Bei der Hausarbeit höre ich am liebsten True Crime Podcasts und am interessantesten sind immer die mysteriösen Fälle, die nie ganz gelöst werden konnten. Mein Favorit ist der Fall der beiden in Panama verschwundenen Holländerinnen Lisanne Froon und Kris Kremers. Auch wenn Überreste von Ihnen gefunden worden, die Umstände ihres Todes bleiben rätselhaft.
Dazu gibt es im Internet zahlreiche Videos und Foren, die sich mit der Aufklärung des Falls beschäftigen. Da mich die Fülle an Informationen und Meinungen aber schlichtweg überfordert, war ich froh, dass es mittlerweile ein Buch gibt, welches noch einmal alle Hinweise zusammenträgt, sowie alte und neue Theorien beleuchtet. Dabei hat sich einer der beiden Autoren sogar vor Ort auf Spurensuche begeben.
Das Buch wechselt von der eher nüchtern formulierten Aufarbeitung des Falls des Autors mit den Logbuch Einträgen der Autorin ab, die um einiges gefühlsbetonter erscheinen.
Außerdem enthält das Buch auch einige der Fotografien, die auf der Kamera der später gefundenen Rucksäcke der jungen Frauen sichergestellt werden konnten, sowie die Zeitdaten der Handys, die sich ebenfalls im Rucksack befanden.
Es gibt zwei Theorien. Die Lost Theorie geht davon aus, dass sich Lisanne und Kris hoffnungslos verirrt haben, nicht wieder aus dem Dschungel herausfanden und an Krankheit oder durch einen Unfall starben.
Die Foulplay Theorie besagt, dass die beiden durch die Hände einer oder mehrerer Personen starben.
Ab Mitte des Buchs wird klar, dass die Autoren zweitere Theorie bevorzugen. Ein großer Teil dreht sich darum, die Unschuld des Tourguide Feliziano und seines Sohnes zu beweisen.
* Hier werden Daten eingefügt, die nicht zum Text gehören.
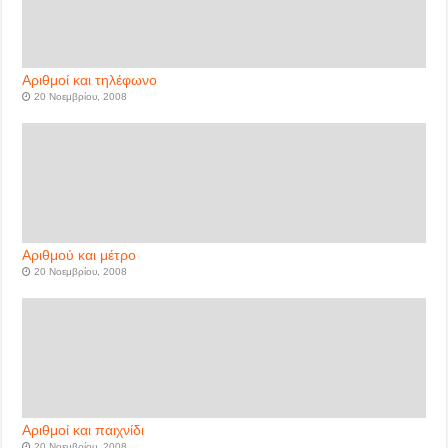
Αριθμοί και τηλέφωνο
20 Νοεμβρίου, 2008
Αριθμού και μέτρο
20 Νοεμβρίου, 2008
Αριθμοί και παιχνίδι
20 Νοεμβρίου, 2008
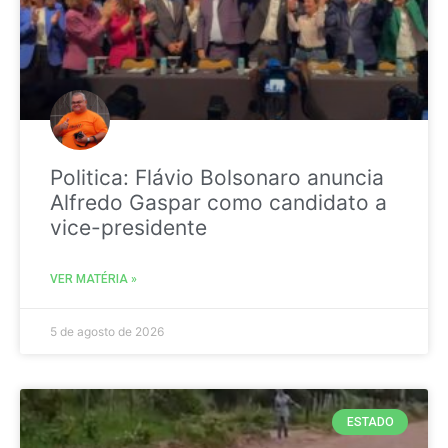
Politica: Flávio Bolsonaro anuncia
Alfredo Gaspar como candidato a
vice-presidente
VER MATÉRIA »
5 de agosto de 2026
ESTADO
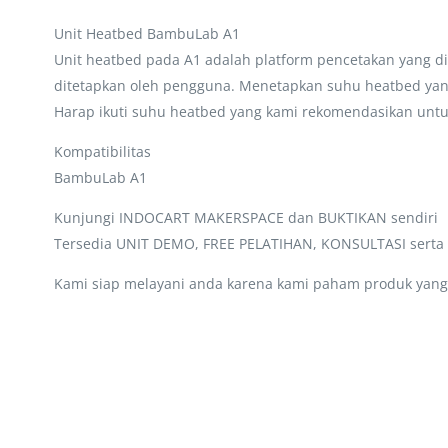
Unit Heatbed BambuLab A1
Unit heatbed pada A1 adalah platform pencetakan yang d
ditetapkan oleh pengguna. Menetapkan suhu heatbed yang
Harap ikuti suhu heatbed yang kami rekomendasikan untuk
Kompatibilitas
BambuLab A1
Kunjungi INDOCART MAKERSPACE dan BUKTIKAN sendiri
Tersedia UNIT DEMO, FREE PELATIHAN, KONSULTASI sert
Kami siap melayani anda karena kami paham produk yang 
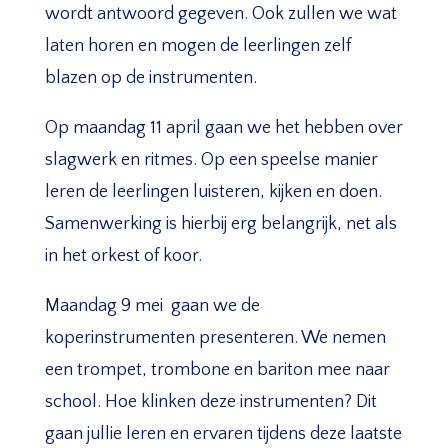
wordt antwoord gegeven. Ook zullen we wat
laten horen en mogen de leerlingen zelf
blazen op de instrumenten.
Op maandag 11 april gaan we het hebben over
slagwerk en ritmes. Op een speelse manier
leren de leerlingen luisteren, kijken en doen.
Samenwerking is hierbij erg belangrijk, net als
in het orkest of koor.
Maandag 9 mei gaan we de
koperinstrumenten presenteren. We nemen
een trompet, trombone en bariton mee naar
school. Hoe klinken deze instrumenten? Dit
gaan jullie leren en ervaren tijdens deze laatste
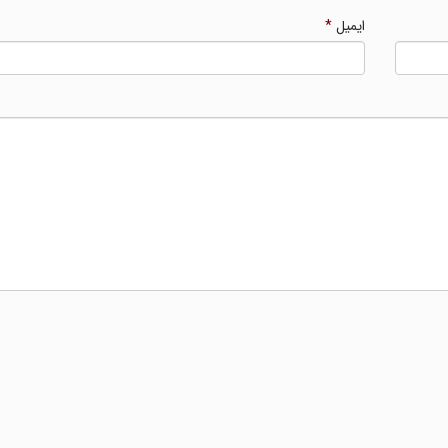
ایمیل
*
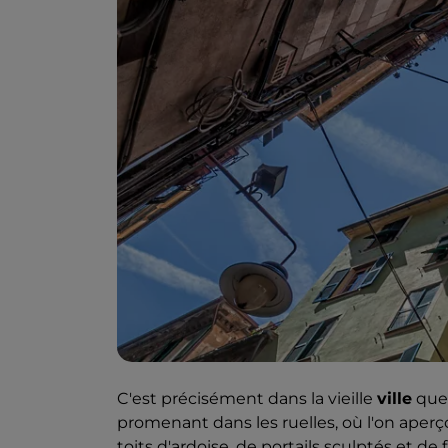
C'est précisément dans la vieille
ville
que 
promenant dans les ruelles, où l'on aperço
toits d'ardoise, de portails sculptés et d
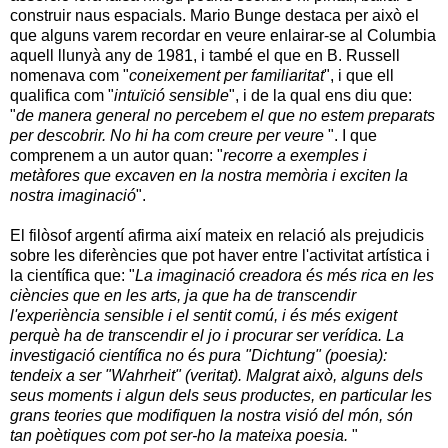
construir naus espacials. Mario Bunge destaca per això el
que alguns varem recordar en veure enlairar-se al Columbia
aquell llunyà any de 1981, i també el que en B. Russell
nomenava com "
coneixement per familiaritat
", i que ell
qualifica com "
intuïció sensible
", i de la qual ens diu que:
"
de manera general no percebem el que no estem preparats
per descobrir. No hi ha com creure per veure
". I que
comprenem a un autor quan: "
recorre a exemples i
metàfores que excaven en la nostra memòria i exciten la
nostra imaginació
".
El filòsof argentí afirma així mateix en relació als prejudicis
sobre les diferències que pot haver entre l'activitat artística i
la científica que: "
La imaginació creadora és més rica en les
ciències que en les arts, ja que ha de transcendir
l'experiència sensible i el sentit comú, i és més exigent
perquè ha de transcendir el jo i procurar ser verídica. La
investigació científica no és pura "Dichtung" (poesia):
tendeix a ser "Wahrheit" (veritat). Malgrat això, alguns dels
seus moments i algun dels seus productes, en particular les
grans teories que modifiquen la nostra visió del món, són
tan poètiques com pot ser-ho la mateixa poesia.
"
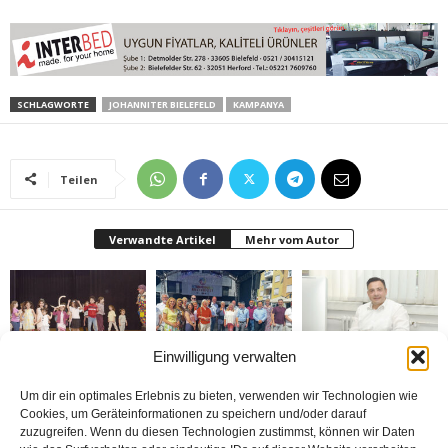
SCHLAGWORTE
JOHANNITER BIELEFELD
KAMPANYA
Teilen
Verwandte Artikel
Mehr vom Autor
Einwilligung verwalten
Bielefeld’de 1. Çocuk
Rheda-Wiedenbrück’de
Belediyenin bütçesi
Festivali yapıldı
Yabancılar Haftası
donduruldu
Um dir ein optimales Erlebnis zu bieten, verwenden wir Technologien wie
Yapıldı
Cookies, um Geräteinformationen zu speichern und/oder darauf
zuzugreifen. Wenn du diesen Technologien zustimmst, können wir Daten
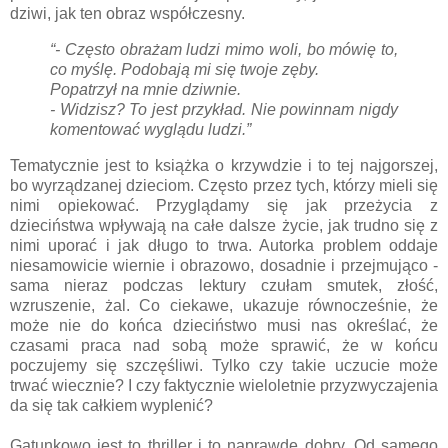
dziwi, jak ten obraz współczesny.
“- Często obrażam ludzi mimo woli, bo mówię to,
co myślę. Podobają mi się twoje zęby.
Popatrzył na mnie dziwnie.
- Widzisz? To jest przykład. Nie powinnam nigdy
komentować wyglądu ludzi.”
Tematycznie jest to książka o krzywdzie i to tej najgorszej,
bo wyrządzanej dzieciom. Często przez tych, którzy mieli się
nimi opiekować. Przyglądamy się jak przeżycia z
dzieciństwa wpływają na całe dalsze życie, jak trudno się z
nimi uporać i jak długo to trwa. Autorka problem oddaje
niesamowicie wiernie i obrazowo, dosadnie i przejmująco -
sama nieraz podczas lektury czułam smutek, złość,
wzruszenie, żal. Co ciekawe, ukazuje równocześnie, że
może nie do końca dzieciństwo musi nas określać, że
czasami praca nad sobą może sprawić, że w końcu
poczujemy się szczęśliwi. Tylko czy takie uczucie może
trwać wiecznie? I czy faktycznie wieloletnie przyzwyczajenia
da się tak całkiem wyplenić?
Gatunkowo jest to thriller i to naprawdę dobry. Od samego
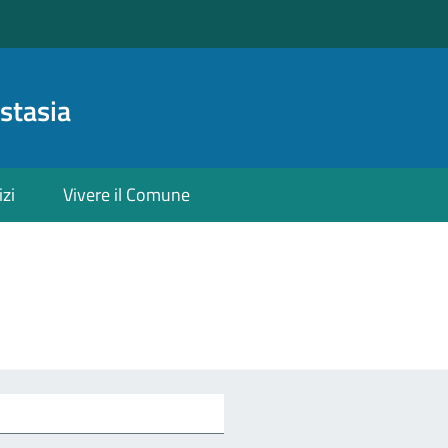
stasia
izi
Vivere il Comune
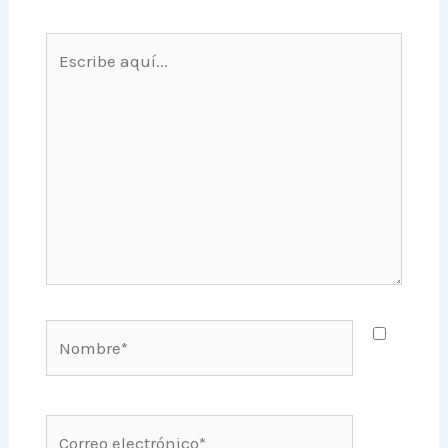
Escribe
aquí...
Nombre*
Correo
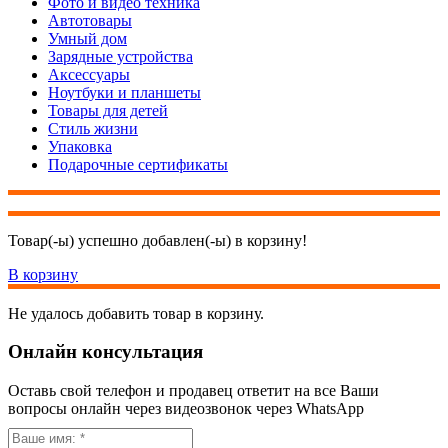
Фото и видео техника
Автотовары
Умный дом
Зарядные устройства
Аксессуары
Ноутбуки и планшеты
Товары для детей
Стиль жизни
Упаковка
Подарочные сертификаты
Товар(-ы) успешно добавлен(-ы) в корзину!
В корзину
Не удалось добавить товар в корзину.
Онлайн консультация
Оставь свой телефон и продавец ответит на все Ваши
вопросы онлайн через видеозвонок через WhatsApp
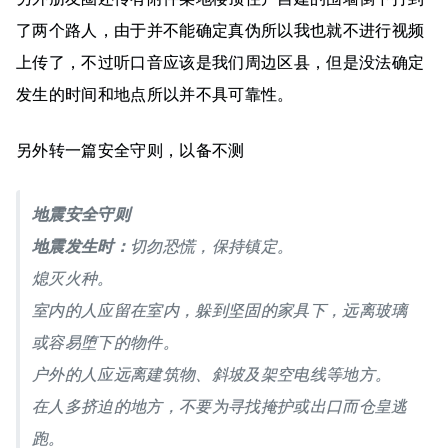
了两个路人，由于并不能确定真伪所以我也就不进行视频
上传了，不过听口音应该是我们周边区县，但是没法确定
发生的时间和地点所以并不具可靠性。
另外转一篇安全守则，以备不测
地震安全守则
地震发生时：
切勿恐慌，保持镇定。
熄灭火种。
室内的人应留在室内，躲到坚固的家具下，远离玻璃
或容易堕下的物件。
户外的人应远离建筑物、斜坡及架空电线等地方。
在人多挤迫的地方，不要为寻找掩护或出口而仓皇逃
跑。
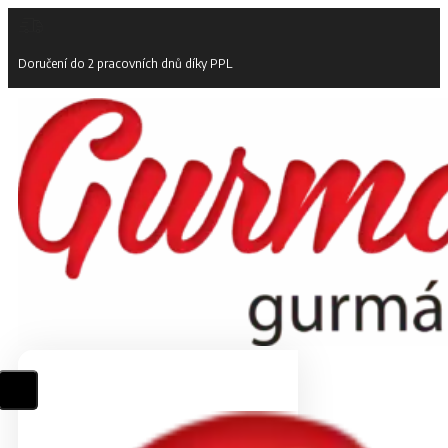
Doručení do 2 pracovních dnů díky PPL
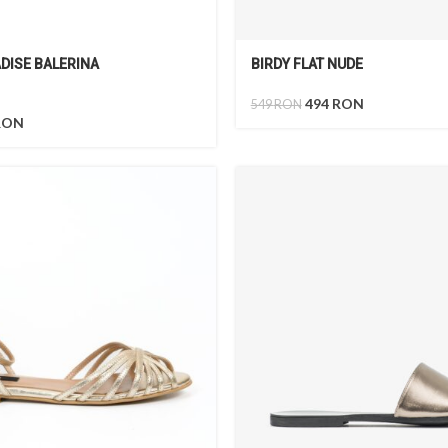
ADISE BALERINA
BIRDY FLAT NUDE
494
RON
549
RON
RON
Ich glaube auch nicht, das diese etwas mit dem Tod der beiden zu tun hatten. Aber es geht viel zu lange darum, das zu beweisen. Und es ist ja schön, dass die Autorin nicht müde wird zu betonen, wie nett dieser Tourguide ist. Dadurch wirkte sie irgendwann aber einfach nur noch total befangen, sodass ich sie kaum noch ernst nehmen konnte.
Ich persönlich bin einer Anhängerin der Lost Theorie. Es mag ja sein, das verschiedene Fakten nicht plausibel erscheinen, aber wir wissen nicht was die beiden in dieser Zeit wirklich gefühlt oder gedacht haben. Auch wenn ihr Verhalten untypisch gewesen sein mag, vielleicht war es eben das, was ihnen in dieser Ausnahmesituation am logischsten erschien.
Ich finde es schade, dass man versucht hat von der Lost-Theorie wegzukommen, anstatt dort weiter anzusetzen.
Die Autoren geben sich zwar die größte Mühe, die Möglichkeit eines Verbrechens zu erklären. Aber seien wir mal ehrlich: Welcher Mörder macht sich die Mühe Handys und Kamera zu manipulieren, Rucksäcke und Knochenteile so zu platzieren, dass sie gefunden werden können, anstatt das alles in den Weiten des Dschungels oder sonst irgendwo einfach verschwinden zu lassen?
Das Buch ist eine gute Zusammenfassung dieses Falls und versucht die verschiedenen Theorien nachvollziehbar darzustellen. Jedoch wird man manchmal geradezu erschlagen von all den technischen Details und ab der Mitte verlieren sich die Autoren ein wenig.
Wenn, dann hat mich das Buch eher in der Annahme bestärkt, dass Lisanne und Kris aufgrund einer Verkettung unglücklicher Umstände nicht wieder aus den Dschungel hinausfanden und durch äußere Umwelteinflüsse gestorben sind. Wir neigen dazu, Dinge in ein mysteriöses Licht zu rücken, wenn sie von der Norm abweichen und übersehen dabei die einfachste Lösung.
Mich hat das Buch auch etwas bedrückt zurück lassen, weil zwei junge Frauen, die doch noch ihr ganzes Leben vor sich hatten, auf so tragische Weise ums Leben gekommen sind. Ich hoffe, dass irgendwann vielleicht doch noch DIE Hinweise gefunden werden, die den Fall zu einem eindeutigen Abschluss bringen können.